The Parker Street Food and Furniture Bank is asking detailed questions in a new assistance application form in an effort to identify clients in need, but some say the form is too intrusive.

“Have this whole list of things and then say they want you to provide proof, that’s a little humiliating,” says Helen Williams, who has been a volunteer and a client at the food bank.

The form is four pages long and asks for clients’ health card numbers and birthdates, as well as income information and a long list of household expenses, and applicants are expected to provide proof.

“I won’t use it because I refuse to give someone that much information about my life,” says Williams.

Kevin McKay, the operations manager at Parker Street Food and Furniture Bank, says the new process is in response to an increase in clients and concerns that some were abusing the service.

“The information that they’re concerned about is being stored carefully and securely,” he says.

However, the collection of health card information is raising a red flag for Nova Scotia’s privacy commissioner. Under privacy laws, that information can only be collected by health-care providers.
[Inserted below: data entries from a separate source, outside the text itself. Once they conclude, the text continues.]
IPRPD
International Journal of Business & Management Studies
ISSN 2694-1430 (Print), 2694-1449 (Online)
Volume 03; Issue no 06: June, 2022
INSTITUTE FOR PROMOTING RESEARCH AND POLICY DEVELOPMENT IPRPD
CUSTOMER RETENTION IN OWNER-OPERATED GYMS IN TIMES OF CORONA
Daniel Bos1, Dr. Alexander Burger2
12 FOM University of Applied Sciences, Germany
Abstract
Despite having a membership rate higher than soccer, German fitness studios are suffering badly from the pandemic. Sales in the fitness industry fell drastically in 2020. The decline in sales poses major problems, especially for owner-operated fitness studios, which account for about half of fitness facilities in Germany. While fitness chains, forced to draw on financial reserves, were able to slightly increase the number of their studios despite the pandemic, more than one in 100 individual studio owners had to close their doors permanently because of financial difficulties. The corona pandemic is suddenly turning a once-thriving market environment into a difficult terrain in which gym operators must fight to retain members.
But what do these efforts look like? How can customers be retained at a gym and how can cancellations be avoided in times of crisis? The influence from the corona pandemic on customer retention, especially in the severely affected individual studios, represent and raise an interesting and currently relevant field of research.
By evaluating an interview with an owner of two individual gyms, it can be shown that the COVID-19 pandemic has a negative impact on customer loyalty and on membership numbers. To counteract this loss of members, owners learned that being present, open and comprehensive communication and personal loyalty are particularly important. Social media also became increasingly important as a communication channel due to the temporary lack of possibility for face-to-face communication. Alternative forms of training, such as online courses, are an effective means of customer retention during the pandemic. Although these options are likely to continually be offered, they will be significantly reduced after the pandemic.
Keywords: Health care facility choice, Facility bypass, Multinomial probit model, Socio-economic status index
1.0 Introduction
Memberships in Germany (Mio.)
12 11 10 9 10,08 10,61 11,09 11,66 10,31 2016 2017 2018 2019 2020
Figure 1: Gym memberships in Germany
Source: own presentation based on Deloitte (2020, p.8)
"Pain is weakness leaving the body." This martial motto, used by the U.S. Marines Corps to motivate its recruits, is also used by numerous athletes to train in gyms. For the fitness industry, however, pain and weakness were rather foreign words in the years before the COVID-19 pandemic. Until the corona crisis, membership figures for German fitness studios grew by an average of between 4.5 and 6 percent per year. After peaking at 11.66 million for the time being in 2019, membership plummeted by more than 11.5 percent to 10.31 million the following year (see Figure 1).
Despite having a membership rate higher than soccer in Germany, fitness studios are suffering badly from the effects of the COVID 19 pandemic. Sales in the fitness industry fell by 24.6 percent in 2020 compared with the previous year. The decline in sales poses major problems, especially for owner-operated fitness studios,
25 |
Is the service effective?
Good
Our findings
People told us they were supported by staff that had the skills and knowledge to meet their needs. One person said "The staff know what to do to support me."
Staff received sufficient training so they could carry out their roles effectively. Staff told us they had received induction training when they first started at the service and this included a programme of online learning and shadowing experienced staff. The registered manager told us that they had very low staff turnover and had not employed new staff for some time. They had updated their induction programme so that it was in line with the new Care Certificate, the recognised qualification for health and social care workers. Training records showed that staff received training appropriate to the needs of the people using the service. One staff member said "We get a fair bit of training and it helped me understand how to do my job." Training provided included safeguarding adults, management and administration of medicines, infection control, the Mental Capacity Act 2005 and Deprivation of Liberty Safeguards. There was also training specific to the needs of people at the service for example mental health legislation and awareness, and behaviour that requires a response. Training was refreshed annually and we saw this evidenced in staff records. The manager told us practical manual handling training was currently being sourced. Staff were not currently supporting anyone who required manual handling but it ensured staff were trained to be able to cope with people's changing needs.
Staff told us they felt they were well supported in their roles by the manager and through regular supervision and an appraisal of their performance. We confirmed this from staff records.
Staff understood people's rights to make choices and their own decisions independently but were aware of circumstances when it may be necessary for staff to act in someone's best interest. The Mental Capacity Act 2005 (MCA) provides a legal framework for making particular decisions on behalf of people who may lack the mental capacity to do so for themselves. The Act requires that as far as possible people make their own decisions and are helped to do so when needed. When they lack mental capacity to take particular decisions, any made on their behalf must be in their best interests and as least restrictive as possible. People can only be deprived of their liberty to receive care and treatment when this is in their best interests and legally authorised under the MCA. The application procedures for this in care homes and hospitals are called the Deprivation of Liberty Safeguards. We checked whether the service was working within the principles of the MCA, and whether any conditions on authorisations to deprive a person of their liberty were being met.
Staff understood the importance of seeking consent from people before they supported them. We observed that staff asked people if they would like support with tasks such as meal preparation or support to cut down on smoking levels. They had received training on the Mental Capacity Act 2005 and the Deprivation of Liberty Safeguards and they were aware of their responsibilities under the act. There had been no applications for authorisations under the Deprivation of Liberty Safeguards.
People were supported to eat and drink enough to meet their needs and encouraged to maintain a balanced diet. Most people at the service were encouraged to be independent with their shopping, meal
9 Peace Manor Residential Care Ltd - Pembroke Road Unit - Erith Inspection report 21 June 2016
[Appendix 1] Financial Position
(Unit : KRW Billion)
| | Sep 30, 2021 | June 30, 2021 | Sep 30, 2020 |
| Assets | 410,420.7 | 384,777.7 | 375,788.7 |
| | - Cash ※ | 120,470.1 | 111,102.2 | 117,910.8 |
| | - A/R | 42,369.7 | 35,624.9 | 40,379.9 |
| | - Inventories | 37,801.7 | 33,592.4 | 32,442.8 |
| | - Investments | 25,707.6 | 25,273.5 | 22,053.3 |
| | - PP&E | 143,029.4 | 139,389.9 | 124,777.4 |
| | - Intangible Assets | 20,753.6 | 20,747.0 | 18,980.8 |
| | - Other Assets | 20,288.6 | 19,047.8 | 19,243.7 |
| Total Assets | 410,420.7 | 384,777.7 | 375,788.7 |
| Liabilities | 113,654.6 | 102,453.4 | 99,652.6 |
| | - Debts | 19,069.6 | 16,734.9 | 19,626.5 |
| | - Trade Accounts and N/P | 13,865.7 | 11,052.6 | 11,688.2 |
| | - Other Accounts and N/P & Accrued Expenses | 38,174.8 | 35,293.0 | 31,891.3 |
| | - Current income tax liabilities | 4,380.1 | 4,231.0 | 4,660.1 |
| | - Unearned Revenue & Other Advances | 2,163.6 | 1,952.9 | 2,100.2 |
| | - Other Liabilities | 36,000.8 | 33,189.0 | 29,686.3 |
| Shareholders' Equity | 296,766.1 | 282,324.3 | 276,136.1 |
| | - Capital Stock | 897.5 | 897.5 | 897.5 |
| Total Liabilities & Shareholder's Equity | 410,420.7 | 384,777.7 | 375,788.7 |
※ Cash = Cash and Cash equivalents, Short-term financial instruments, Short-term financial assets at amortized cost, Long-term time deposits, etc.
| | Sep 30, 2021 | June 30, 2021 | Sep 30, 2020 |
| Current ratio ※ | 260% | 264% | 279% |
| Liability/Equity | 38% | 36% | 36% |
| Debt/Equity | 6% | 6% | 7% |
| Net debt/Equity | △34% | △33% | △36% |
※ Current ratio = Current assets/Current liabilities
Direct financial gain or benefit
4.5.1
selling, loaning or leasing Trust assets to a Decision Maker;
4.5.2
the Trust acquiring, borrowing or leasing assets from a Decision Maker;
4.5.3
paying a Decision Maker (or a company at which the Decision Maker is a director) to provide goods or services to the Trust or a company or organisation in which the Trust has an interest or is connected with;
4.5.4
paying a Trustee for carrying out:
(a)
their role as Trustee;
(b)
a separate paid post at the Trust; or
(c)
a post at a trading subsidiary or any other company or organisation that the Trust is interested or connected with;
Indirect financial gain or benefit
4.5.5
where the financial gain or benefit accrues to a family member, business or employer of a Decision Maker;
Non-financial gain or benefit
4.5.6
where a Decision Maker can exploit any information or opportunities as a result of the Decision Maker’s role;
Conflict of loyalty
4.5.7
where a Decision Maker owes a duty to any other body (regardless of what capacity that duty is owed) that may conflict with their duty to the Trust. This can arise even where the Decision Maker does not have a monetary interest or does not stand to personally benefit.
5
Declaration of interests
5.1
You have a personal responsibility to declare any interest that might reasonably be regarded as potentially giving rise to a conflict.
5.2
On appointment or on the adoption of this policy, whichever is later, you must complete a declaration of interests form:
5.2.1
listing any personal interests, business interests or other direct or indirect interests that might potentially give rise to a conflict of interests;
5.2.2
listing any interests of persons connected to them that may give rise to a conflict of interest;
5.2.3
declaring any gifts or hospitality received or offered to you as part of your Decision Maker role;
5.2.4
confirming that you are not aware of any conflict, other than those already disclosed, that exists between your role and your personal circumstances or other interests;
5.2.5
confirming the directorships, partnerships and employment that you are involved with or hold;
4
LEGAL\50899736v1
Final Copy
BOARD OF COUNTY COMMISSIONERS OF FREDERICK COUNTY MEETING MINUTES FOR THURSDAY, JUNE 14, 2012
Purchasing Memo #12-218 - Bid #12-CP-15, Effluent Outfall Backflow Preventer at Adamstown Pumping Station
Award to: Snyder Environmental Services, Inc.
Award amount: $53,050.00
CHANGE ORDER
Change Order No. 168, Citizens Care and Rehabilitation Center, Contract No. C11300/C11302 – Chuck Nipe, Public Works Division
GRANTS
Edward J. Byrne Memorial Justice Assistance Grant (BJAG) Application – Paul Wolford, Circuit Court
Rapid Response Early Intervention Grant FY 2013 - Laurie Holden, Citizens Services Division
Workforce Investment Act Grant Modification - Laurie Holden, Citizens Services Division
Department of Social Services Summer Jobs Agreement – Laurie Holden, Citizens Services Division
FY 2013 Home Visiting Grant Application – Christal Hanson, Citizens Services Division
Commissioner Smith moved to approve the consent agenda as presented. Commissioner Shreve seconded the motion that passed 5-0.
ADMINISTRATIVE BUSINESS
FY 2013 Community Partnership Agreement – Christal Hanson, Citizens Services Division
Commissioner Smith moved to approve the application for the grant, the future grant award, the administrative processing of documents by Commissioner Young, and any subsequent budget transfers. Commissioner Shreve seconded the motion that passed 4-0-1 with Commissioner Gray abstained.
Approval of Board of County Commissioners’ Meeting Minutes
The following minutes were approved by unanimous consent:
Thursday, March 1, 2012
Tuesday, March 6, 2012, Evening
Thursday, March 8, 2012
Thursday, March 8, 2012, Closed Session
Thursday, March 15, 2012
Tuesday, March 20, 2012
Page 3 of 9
The officer of the information and privacy commissioner doesn’t have any direct oversight of charitable organizations or non-profits, but the commissioner says she would be happy to provide guidance to any organization that collects personal information.

“Basically it should be, we’re checking, you’re eligible, and dispose of all of the records that supported that finding of eligibility,” says Catherine Tully.

Tully says organizations that collect such sensitive personal information can also open themselves up to liability if that information falls into the wrong hands.

She suggests that food banks make it a policy to simply serve those who ask for help, and says she will be contacting Parker Street to discuss the new application.